Authors: Dr. Lourival Carmo Monaco Neto, Postdoctoral Research Associate

Dr. Allan W. Gray, Executive Director and ProfessorData Collection

In previous articles in this series (Data-Driven Decision Making in Times of Crisis, and What Data?), we discussed how data and information are crucial for more informed decision making and how the transformation of data and information into intelligence is what leads to this concept of informed decision making. We also discussed how understanding the specific intelligence needs of a decision maker and tracing back to critical data needs is the best strategy to create a more efficient and effective intelligence process.

This article examines the act of collecting, organizing and storing selected data and information that has been identified as needed. The objective is to create a process that allows for timely availability of the most relevant data for transformation into intelligence. The following framework is a simple guide for actions taken to collect such data.

Data and Information Collection, Organization and Storage Framework

Data Collection Process

The first step is identifying potential sources of the desired data and information. These sources can include people, objects (products or components), records (literature), and so on. Many of these information sources can be found online through search engines, news groups such as commercial news organizations or informal news and discussion groups, and more. The critical task to complete is thinking of all possible places information may be found. The data collection function rests on research that matches validated intelligence needs to available sources of information.

Think of the numerous sources of information being mentioned since the onset of COVID-19. A myriad of data from a variety of sources is presented each day. Even in situations where a decision maker knows what data is necessary to collect, looking for information in the wrong places can lead to dead ends or incorrect data that can cause potentially poor decisions. All crisis scenario present decision makers with this challenge, demanding a disciplined approach to avoid poor decisions.
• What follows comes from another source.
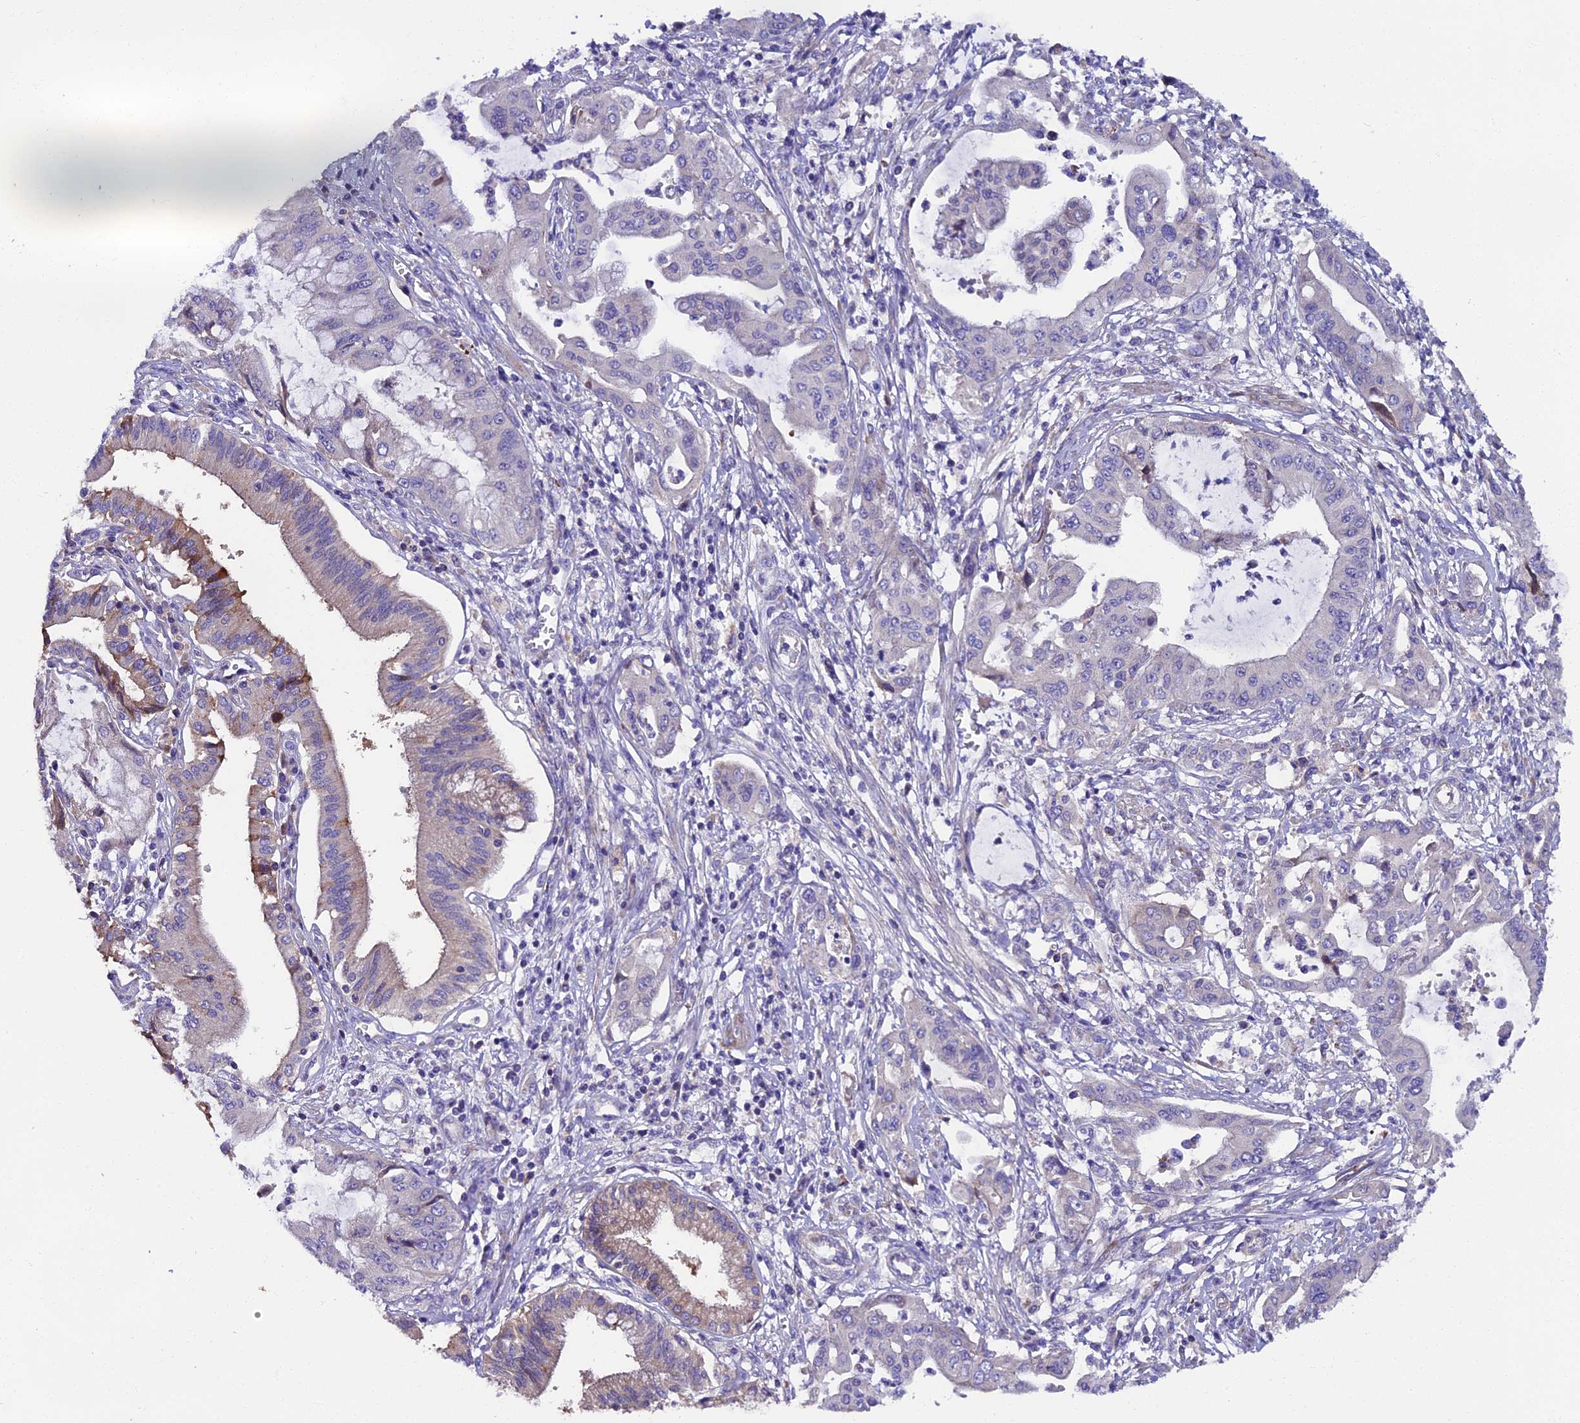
{"staining": {"intensity": "weak", "quantity": "<25%", "location": "cytoplasmic/membranous"}, "tissue": "pancreatic cancer", "cell_type": "Tumor cells", "image_type": "cancer", "snomed": [{"axis": "morphology", "description": "Adenocarcinoma, NOS"}, {"axis": "topography", "description": "Pancreas"}], "caption": "This is a histopathology image of IHC staining of adenocarcinoma (pancreatic), which shows no positivity in tumor cells.", "gene": "PIGU", "patient": {"sex": "male", "age": 46}}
An important element of data is whether it is obtained from primary or secondary sources. Primary sources of data come straight from the originator without transformation or interpretation. These sources include company internal knowledge provided by its personnel and other collaborators (input suppliers, competitors, distribution channels, etc.), direct collection of data and information from the intelligence team through the use of interviews, surveys, tabulations, and so on. Primary sourced data is valuable and credible as it is collected directly for its intended use in the intelligence process. However, primary data is also quite expensive to collect and often suffers from timeliness constraints, as well as errors in collection processes.

Primary sourced data is particularly important for agribusiness companies as it can help them to understand how farmers feel about the products they use, what brands they are likely to purchase and many more behavioral aspects. This type of data/information has unlimited applications for companies, such as segmenting customer bases, preparing communication campaigns, developing overall marketing strategies, and more. Intelligence needs requiring this type of information can find primary data sources extremely helpful in collecting appropriate data to meet these needs.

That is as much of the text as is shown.